(Records excerpted from a collection)

•••

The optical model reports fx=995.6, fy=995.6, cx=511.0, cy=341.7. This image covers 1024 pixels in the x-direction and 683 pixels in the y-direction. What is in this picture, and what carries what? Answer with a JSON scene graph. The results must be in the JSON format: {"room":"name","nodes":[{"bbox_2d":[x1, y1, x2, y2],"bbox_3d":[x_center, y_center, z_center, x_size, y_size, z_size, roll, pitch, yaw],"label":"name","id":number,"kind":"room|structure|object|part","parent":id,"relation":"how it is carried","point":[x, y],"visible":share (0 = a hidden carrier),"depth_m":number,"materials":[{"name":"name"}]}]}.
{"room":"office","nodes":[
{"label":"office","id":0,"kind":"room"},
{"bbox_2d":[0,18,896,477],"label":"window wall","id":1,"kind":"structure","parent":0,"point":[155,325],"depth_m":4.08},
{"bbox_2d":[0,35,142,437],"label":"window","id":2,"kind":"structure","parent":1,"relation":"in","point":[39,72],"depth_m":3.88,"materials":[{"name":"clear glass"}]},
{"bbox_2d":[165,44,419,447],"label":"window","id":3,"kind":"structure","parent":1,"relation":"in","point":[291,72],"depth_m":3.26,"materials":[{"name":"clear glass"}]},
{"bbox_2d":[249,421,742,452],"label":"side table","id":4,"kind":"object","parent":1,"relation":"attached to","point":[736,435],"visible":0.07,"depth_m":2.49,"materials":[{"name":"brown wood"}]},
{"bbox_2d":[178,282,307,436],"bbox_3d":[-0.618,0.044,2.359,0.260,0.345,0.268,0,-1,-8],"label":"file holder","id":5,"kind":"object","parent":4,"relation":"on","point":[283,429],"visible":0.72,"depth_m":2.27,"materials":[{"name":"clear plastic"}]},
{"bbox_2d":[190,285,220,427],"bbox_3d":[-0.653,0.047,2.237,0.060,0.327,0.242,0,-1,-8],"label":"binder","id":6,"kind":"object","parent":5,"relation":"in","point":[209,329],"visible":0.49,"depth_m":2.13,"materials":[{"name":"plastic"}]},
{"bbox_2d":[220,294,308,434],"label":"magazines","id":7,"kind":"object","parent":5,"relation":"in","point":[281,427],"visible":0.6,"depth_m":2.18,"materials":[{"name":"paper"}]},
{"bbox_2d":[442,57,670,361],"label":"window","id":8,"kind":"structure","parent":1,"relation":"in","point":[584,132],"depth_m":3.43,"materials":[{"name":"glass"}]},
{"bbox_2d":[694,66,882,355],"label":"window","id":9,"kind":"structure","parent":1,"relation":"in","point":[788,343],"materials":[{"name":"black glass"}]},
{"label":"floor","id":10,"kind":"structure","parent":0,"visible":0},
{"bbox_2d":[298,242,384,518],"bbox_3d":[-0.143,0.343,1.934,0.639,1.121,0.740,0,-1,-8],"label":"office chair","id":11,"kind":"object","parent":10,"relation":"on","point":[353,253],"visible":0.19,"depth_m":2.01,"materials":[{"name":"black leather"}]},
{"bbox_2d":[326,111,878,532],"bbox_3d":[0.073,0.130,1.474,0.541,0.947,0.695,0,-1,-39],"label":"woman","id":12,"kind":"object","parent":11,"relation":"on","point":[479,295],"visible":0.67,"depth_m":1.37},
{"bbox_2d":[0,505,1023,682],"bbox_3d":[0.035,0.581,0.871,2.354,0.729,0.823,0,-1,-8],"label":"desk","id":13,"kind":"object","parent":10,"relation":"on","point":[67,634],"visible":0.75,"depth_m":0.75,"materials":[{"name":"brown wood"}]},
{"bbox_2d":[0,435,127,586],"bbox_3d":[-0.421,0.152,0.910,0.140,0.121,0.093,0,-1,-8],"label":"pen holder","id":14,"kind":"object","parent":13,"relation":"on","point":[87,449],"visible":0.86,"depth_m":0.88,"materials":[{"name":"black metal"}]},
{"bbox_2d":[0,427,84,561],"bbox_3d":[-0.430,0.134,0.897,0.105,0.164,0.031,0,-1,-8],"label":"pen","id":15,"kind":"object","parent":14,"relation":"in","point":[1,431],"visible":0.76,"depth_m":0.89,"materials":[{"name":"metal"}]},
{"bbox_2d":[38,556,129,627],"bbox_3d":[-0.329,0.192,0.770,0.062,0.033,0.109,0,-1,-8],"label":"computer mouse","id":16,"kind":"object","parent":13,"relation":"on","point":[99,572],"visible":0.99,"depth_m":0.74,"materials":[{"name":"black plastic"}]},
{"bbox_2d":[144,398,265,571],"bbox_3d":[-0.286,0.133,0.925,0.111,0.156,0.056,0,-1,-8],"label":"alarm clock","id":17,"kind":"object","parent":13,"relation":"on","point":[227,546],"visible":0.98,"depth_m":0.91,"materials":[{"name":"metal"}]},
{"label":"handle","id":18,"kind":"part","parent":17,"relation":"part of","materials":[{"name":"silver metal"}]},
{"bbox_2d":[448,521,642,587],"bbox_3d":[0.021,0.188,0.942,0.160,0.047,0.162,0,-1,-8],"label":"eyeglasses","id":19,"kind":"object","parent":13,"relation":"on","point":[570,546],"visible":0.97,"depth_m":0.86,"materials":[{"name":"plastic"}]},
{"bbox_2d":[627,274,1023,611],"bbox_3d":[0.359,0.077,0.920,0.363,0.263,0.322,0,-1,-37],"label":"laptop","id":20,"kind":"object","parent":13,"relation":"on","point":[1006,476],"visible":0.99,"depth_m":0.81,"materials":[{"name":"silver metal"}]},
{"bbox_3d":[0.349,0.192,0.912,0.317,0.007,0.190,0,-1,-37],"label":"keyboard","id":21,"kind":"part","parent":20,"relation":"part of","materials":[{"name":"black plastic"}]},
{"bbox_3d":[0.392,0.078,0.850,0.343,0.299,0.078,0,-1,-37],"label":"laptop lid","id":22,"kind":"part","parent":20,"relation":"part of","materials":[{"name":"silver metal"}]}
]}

•••

### What this task involves
Every entry should be reproduced word for word.

### Exercise response
The optical model reports fx=995.6, fy=995.6, cx=511.0, cy=341.7. This image covers 1024 pixels in the x-direction and 683 pixels in the y-direction. What is in this picture, and what carries what? Answer with a JSON scene graph. The results must be in the JSON format: {"room":"name","nodes":[{"bbox_2d":[x1, y1, x2, y2],"bbox_3d":[x_center, y_center, z_center, x_size, y_size, z_size, roll, pitch, yaw],"label":"name","id":number,"kind":"room|structure|object|part","parent":id,"relation":"how it is carried","point":[x, y],"visible":share (0 = a hidden carrier),"depth_m":number,"materials":[{"name":"name"}]}]}.
{"room":"office","nodes":[
{"label":"office","id":0,"kind":"room"},
{"bbox_2d":[0,18,896,477],"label":"window wall","id":1,"kind":"structure","parent":0,"point":[155,325],"depth_m":4.08},
{"bbox_2d":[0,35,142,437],"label":"window","id":2,"kind":"structure","parent":1,"relation":"in","point":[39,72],"depth_m":3.88,"materials":[{"name":"clear glass"}]},
{"bbox_2d":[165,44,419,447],"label":"window","id":3,"kind":"structure","parent":1,"relation":"in","point":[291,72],"depth_m":3.26,"materials":[{"name":"clear glass"}]},
{"bbox_2d":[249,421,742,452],"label":"side table","id":4,"kind":"object","parent":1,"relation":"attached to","point":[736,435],"visible":0.07,"depth_m":2.49,"materials":[{"name":"brown wood"}]},
{"bbox_2d":[178,282,307,436],"bbox_3d":[-0.618,0.044,2.359,0.260,0.345,0.268,0,-1,-8],"label":"file holder","id":5,"kind":"object","parent":4,"relation":"on","point":[283,429],"visible":0.72,"depth_m":2.27,"materials":[{"name":"clear plastic"}]},
{"bbox_2d":[190,285,220,427],"bbox_3d":[-0.653,0.047,2.237,0.060,0.327,0.242,0,-1,-8],"label":"binder","id":6,"kind":"object","parent":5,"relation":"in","point":[209,329],"visible":0.49,"depth_m":2.13,"materials":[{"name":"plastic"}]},
{"bbox_2d":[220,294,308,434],"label":"magazines","id":7,"kind":"object","parent":5,"relation":"in","point":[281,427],"visible":0.6,"depth_m":2.18,"materials":[{"name":"paper"}]},
{"bbox_2d":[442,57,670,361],"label":"window","id":8,"kind":"structure","parent":1,"relation":"in","point":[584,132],"depth_m":3.43,"materials":[{"name":"glass"}]},
{"bbox_2d":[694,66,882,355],"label":"window","id":9,"kind":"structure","parent":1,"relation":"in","point":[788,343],"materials":[{"name":"black glass"}]},
{"label":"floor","id":10,"kind":"structure","parent":0,"visible":0},
{"bbox_2d":[298,242,384,518],"bbox_3d":[-0.143,0.343,1.934,0.639,1.121,0.740,0,-1,-8],"label":"office chair","id":11,"kind":"object","parent":10,"relation":"on","point":[353,253],"visible":0.19,"depth_m":2.01,"materials":[{"name":"black leather"}]},
{"bbox_2d":[326,111,878,532],"bbox_3d":[0.073,0.130,1.474,0.541,0.947,0.695,0,-1,-39],"label":"woman","id":12,"kind":"object","parent":11,"relation":"on","point":[479,295],"visible":0.67,"depth_m":1.37},
{"bbox_2d":[0,505,1023,682],"bbox_3d":[0.035,0.581,0.871,2.354,0.729,0.823,0,-1,-8],"label":"desk","id":13,"kind":"object","parent":10,"relation":"on","point":[67,634],"visible":0.75,"depth_m":0.75,"materials":[{"name":"brown wood"}]},
{"bbox_2d":[0,435,127,586],"bbox_3d":[-0.421,0.152,0.910,0.140,0.121,0.093,0,-1,-8],"label":"pen holder","id":14,"kind":"object","parent":13,"relation":"on","point":[87,449],"visible":0.86,"depth_m":0.88,"materials":[{"name":"black metal"}]},
{"bbox_2d":[0,427,84,561],"bbox_3d":[-0.430,0.134,0.897,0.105,0.164,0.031,0,-1,-8],"label":"pen","id":15,"kind":"object","parent":14,"relation":"in","point":[1,431],"visible":0.76,"depth_m":0.89,"materials":[{"name":"metal"}]},
{"bbox_2d":[38,556,129,627],"bbox_3d":[-0.329,0.192,0.770,0.062,0.033,0.109,0,-1,-8],"label":"computer mouse","id":16,"kind":"object","parent":13,"relation":"on","point":[99,572],"visible":0.99,"depth_m":0.74,"materials":[{"name":"black plastic"}]},
{"bbox_2d":[144,398,265,571],"bbox_3d":[-0.286,0.133,0.925,0.111,0.156,0.056,0,-1,-8],"label":"alarm clock","id":17,"kind":"object","parent":13,"relation":"on","point":[227,546],"visible":0.98,"depth_m":0.91,"materials":[{"name":"metal"}]},
{"label":"handle","id":18,"kind":"part","parent":17,"relation":"part of","materials":[{"name":"silver metal"}]},
{"bbox_2d":[448,521,642,587],"bbox_3d":[0.021,0.188,0.942,0.160,0.047,0.162,0,-1,-8],"label":"eyeglasses","id":19,"kind":"object","parent":13,"relation":"on","point":[570,546],"visible":0.97,"depth_m":0.86,"materials":[{"name":"plastic"}]},
{"bbox_2d":[627,274,1023,611],"bbox_3d":[0.359,0.077,0.920,0.363,0.263,0.322,0,-1,-37],"label":"laptop","id":20,"kind":"object","parent":13,"relation":"on","point":[1006,476],"visible":0.99,"depth_m":0.81,"materials":[{"name":"silver metal"}]},
{"bbox_3d":[0.349,0.192,0.912,0.317,0.007,0.190,0,-1,-37],"label":"keyboard","id":21,"kind":"part","parent":20,"relation":"part of","materials":[{"name":"black plastic"}]},
{"bbox_3d":[0.392,0.078,0.850,0.343,0.299,0.078,0,-1,-37],"label":"laptop lid","id":22,"kind":"part","parent":20,"relation":"part of","materials":[{"name":"silver metal"}]}
]}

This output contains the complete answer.